South Africa’s new-vehicle market should reach roughly 550 000 units this year, 0.4% down from last year’s 552 226 units, says Toyota South Africa Motors (TSAM) president and CEO Andrew Kirby.
He says TSAM expects the first half of 2019 to be tough, especially with elections looming in May.
It’s bad news all round as TSAM’s forecast for the 2019 market is for new-car sales to be down 0.4%, to 363 850 units, with light commercial vehicles to decline by a similar percentage, to 158 890 units.
The medium truck market is expected to contract by 1.4%, to 7 800 units, and the heavy truck market by 1.7%, to 5 300 units.
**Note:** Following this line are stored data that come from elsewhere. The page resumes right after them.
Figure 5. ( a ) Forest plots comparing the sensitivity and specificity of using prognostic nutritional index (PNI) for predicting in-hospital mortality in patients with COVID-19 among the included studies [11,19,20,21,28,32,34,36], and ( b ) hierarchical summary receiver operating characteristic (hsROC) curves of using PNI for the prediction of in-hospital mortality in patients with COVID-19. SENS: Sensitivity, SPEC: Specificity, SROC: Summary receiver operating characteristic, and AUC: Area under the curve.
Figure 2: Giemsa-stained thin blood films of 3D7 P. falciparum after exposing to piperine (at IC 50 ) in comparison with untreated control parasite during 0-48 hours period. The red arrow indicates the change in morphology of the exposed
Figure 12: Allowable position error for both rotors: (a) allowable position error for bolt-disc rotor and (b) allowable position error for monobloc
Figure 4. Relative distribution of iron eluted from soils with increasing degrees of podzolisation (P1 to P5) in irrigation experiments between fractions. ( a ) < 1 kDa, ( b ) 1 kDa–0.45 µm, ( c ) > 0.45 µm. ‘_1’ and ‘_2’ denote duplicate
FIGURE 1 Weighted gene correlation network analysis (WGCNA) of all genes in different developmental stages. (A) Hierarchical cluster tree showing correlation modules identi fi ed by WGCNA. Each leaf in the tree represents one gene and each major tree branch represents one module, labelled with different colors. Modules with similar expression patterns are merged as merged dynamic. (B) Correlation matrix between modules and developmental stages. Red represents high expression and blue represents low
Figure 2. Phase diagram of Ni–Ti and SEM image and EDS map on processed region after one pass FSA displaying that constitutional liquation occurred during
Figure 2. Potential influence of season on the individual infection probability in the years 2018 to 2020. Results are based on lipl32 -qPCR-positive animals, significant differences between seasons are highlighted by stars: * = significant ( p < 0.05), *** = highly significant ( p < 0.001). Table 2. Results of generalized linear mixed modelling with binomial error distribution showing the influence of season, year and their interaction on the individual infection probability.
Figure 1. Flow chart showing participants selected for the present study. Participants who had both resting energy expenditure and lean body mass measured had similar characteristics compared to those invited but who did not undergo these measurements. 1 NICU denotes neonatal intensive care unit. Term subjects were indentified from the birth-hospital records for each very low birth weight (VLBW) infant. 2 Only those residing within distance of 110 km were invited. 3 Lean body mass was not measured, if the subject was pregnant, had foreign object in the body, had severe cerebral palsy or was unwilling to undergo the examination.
The extra-heavy truck market is anticipated to shrink by 0.4%, to 13 100 units.
The bus market is expected to decline by 0.9%, to 1 060 units.
Looking at sales over the last five years, Kirby says dealer sales in South Africa remained at 85% of sales from 2014 to 2018, with rental sales increasing from 11% of the market in 2014, to 12% in 2018, and government sales declining from 4% in 2014, to 3% in 2018.
Also interesting is that the small car segment of the market has shown a drop from a 32% share in 2014, to 31% in 2018, while sports-utility vehicles have surged from 15% to 20%.
One-ton double cab bakkies have also grown, increasing their share of the market from 7% in 2014, to 10% in 2018.
The premium market contracted from a 10% share of the market in 2014, to a 6% share in 2018.
Hybrid and electric vehicle are also showing a rapid decline, with hybrid sales reaching 646 units in 2014, but shrinking to 135 units in 2018.
Electric vehicles fared equally poorly, declining from 117 units in 2015, to 66 units in 2018.
Another significant trend is that automatics are rapidly gaining ground in the local market, says Kirby, growing a 25% share of the market in 2014, to 37% in 2018 – a 48% increase.
In terms of commercial vehicles, medium truck sales made up 35% of the local truck market in 2014, but have since declined to 29% in 2018.
Heavy trucks increased their share from 17% to 20% over the same period, while extra-heavy trucks expanded from a 44% share of the market in 2014, to 48% in 2018.
Kirby says Toyota has managed to increase its market share from 19.8% in 2014, to 24.2% in 2018 – meaning one in every four vehicles sold in South Africa is a Toyota.